File photo shows smoke billowing following an air strike by the Saudi-led coalition in the Yemeni capital Sanaa on February 23, 2020. (Photo by AFP)

The Saudi-led coalition has carried out fresh airstrikes in Yemen’s western province of Hudaydah in violation of the 2018 Stockholm Agreement.

Yemeni media say the coalition warplanes raided the Salif area. The coalition also said it has destroyed targets in Red Sea’s Bab al-Mandeb strait.

There have been no reports of casualties as of yet.

Yemeni forces have repeatedly accused Saudi Arabia of violating the UN-backed agreement.
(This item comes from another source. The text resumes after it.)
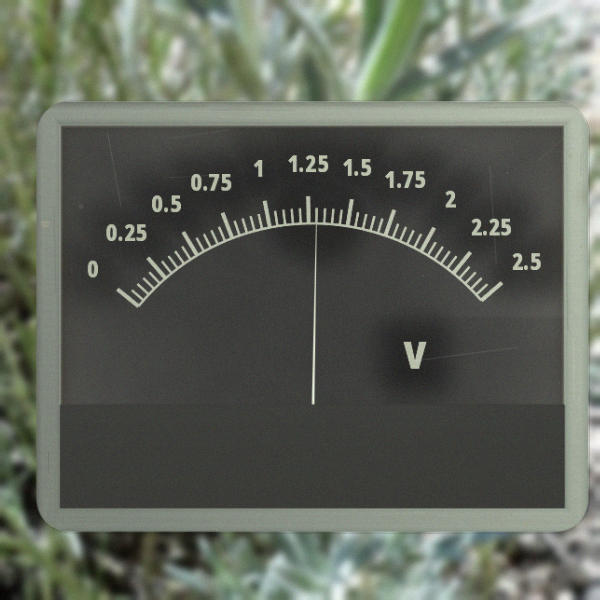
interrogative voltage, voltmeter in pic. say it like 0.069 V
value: 1.3 V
They say such infringements have led to the death and injury of hundreds of civilians.

The airstrikes are in breach of an agreement reached between the warring sides during a round of UN-sponsored peace negotiations in Sweden in December 2018.

The deal between Yemen's Ansarullah movement and representatives loyal to former Yemeni President Abd Rabbuh Mansur Hadi included three provisions: a ceasefire along the Hudaydah front and the redeployment of armed forces out of the city and its port; an agreement on prisoner exchange; and a statement of understanding on the southern Yemeni city of Ta’izz.

Saudi Arabia and a number of its allies launched the devastating campaign against Yemen in March 2015, with the goal of bringing back to power the government of Hadi and crushing Ansarullah.

The US-based Armed Conflict Location and Event Data Project (ACLED), a nonprofit conflict-research organization, estimates that the war has claimed more than 100,000 lives over the past nearly five years.

The Saudi-led coalition has been widely criticized for the high civilian death toll from its bombing campaign. The alliance has carried out nearly 20,500 air raids in Yemen, according to the data collected by the Yemen Data Project.